◆ WHAT IS BEING ASKED: Copy only what lies from the line containing "Template #38" through the line containing "October 2015" in the entries below, keeping both end lines exact and dropping every picture.

◆ EXTRACTED ENTRIES:
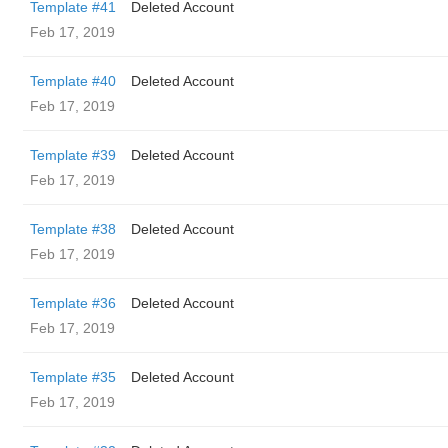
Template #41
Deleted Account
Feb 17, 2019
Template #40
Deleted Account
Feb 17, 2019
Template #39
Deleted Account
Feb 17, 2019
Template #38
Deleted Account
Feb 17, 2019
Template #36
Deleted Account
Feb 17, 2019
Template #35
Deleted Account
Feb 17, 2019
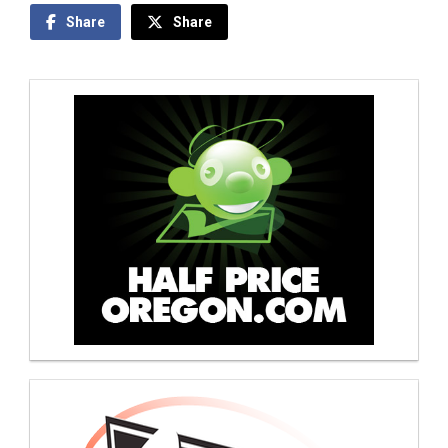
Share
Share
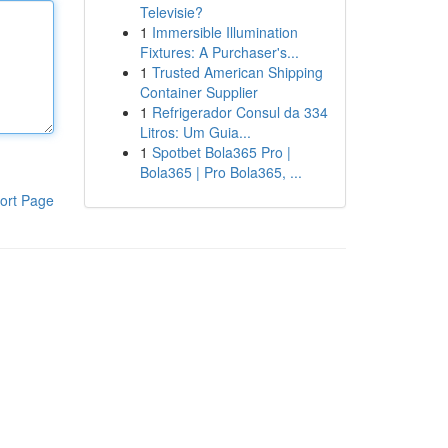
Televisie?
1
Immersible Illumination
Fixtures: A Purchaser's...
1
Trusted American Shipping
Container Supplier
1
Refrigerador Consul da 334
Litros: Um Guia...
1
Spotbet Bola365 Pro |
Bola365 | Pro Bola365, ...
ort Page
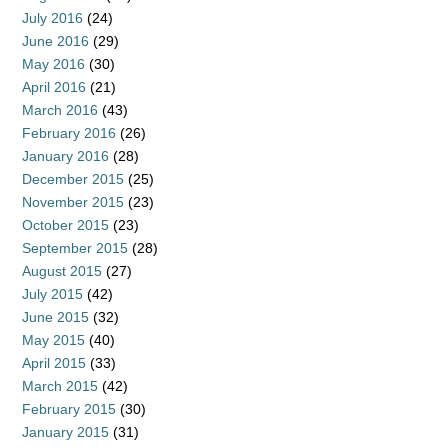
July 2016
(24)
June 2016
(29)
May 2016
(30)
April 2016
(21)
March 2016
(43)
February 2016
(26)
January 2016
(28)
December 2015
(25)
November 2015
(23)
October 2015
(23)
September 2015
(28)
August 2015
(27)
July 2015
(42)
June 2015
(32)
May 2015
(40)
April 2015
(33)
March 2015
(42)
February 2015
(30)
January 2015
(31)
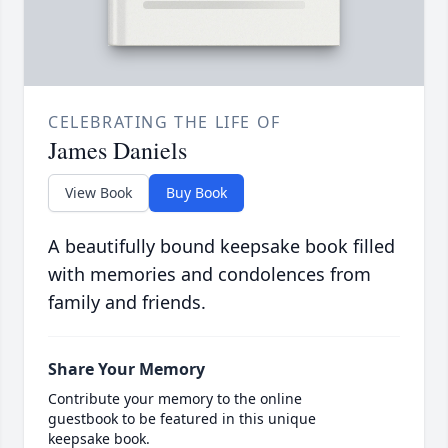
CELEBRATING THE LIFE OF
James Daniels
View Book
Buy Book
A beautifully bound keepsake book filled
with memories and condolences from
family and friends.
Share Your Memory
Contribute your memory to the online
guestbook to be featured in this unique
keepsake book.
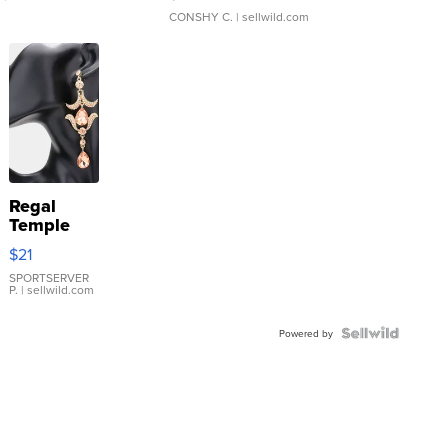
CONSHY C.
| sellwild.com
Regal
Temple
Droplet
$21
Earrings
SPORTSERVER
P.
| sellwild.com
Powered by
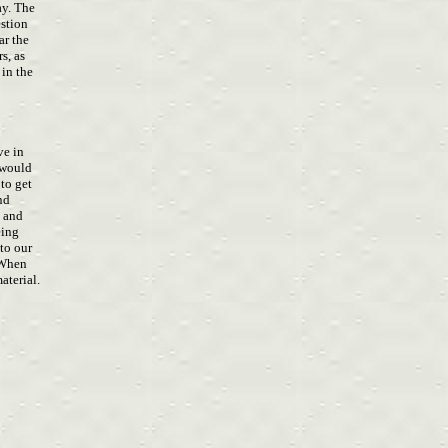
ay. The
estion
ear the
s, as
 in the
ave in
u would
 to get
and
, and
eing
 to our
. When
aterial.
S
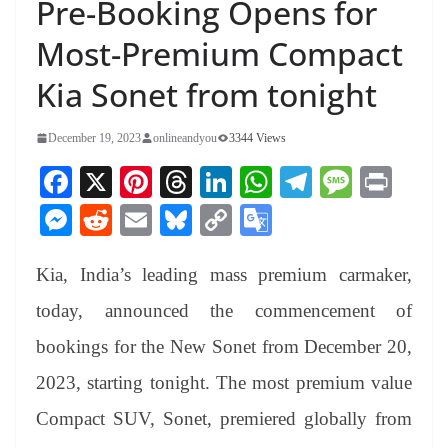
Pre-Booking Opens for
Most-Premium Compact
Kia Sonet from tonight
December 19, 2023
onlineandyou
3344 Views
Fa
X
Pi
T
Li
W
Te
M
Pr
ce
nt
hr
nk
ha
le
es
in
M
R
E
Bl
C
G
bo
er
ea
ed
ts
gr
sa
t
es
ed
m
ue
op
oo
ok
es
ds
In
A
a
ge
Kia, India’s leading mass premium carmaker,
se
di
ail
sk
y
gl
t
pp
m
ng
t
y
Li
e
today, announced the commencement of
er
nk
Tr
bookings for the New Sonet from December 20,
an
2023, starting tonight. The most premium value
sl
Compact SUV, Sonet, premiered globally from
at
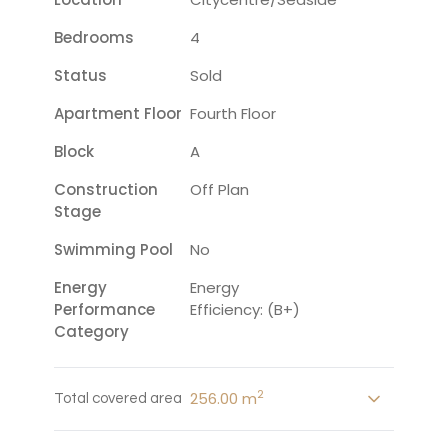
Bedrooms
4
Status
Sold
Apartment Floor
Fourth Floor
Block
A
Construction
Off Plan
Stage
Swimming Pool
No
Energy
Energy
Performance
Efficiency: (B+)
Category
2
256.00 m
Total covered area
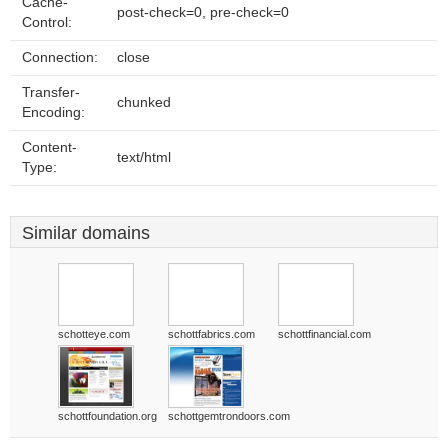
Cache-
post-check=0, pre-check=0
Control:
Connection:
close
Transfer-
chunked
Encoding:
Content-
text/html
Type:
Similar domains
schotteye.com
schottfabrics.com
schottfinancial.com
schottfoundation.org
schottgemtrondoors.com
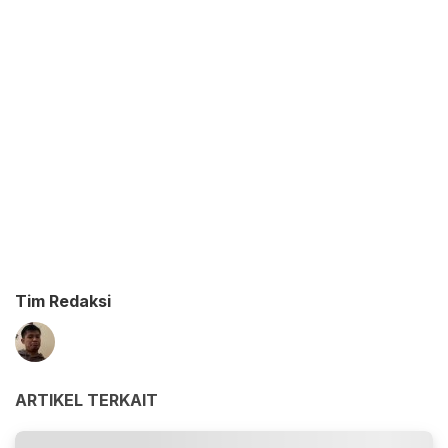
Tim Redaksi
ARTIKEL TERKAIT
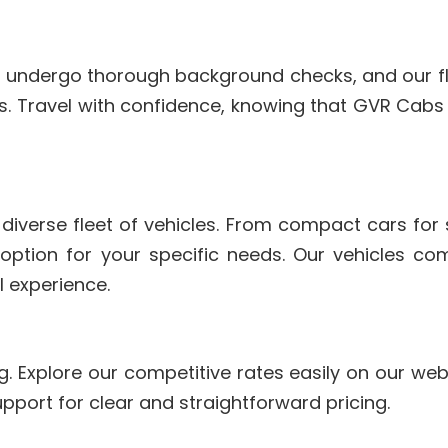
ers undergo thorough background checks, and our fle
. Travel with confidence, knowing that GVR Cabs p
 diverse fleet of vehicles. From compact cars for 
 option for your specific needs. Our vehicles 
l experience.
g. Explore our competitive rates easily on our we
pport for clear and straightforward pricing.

◆ SOLUTION FOR THIS PROBLEM:
Template #38
Deleted Account
Feb 17, 2019
Template #36
Deleted Account
Feb 17, 2019
Template #35
Deleted Account
Feb 17, 2019
Share
Share
Televisie?
1
Immersible Illumination
Fixtures: A Purchaser's...
1
Trusted American Shipping
Container Supplier
1
Refrigerador Consul da 334
Litros: Um Guia...
1
Spotbet Bola365 Pro |
Bola365 | Pro Bola365, ...
ort Page
July 2016
(24)
June 2016
(29)
May 2016
(30)
April 2016
(21)
March 2016
(43)
February 2016
(26)
January 2016
(28)
December 2015
(25)
November 2015
(23)
October 2015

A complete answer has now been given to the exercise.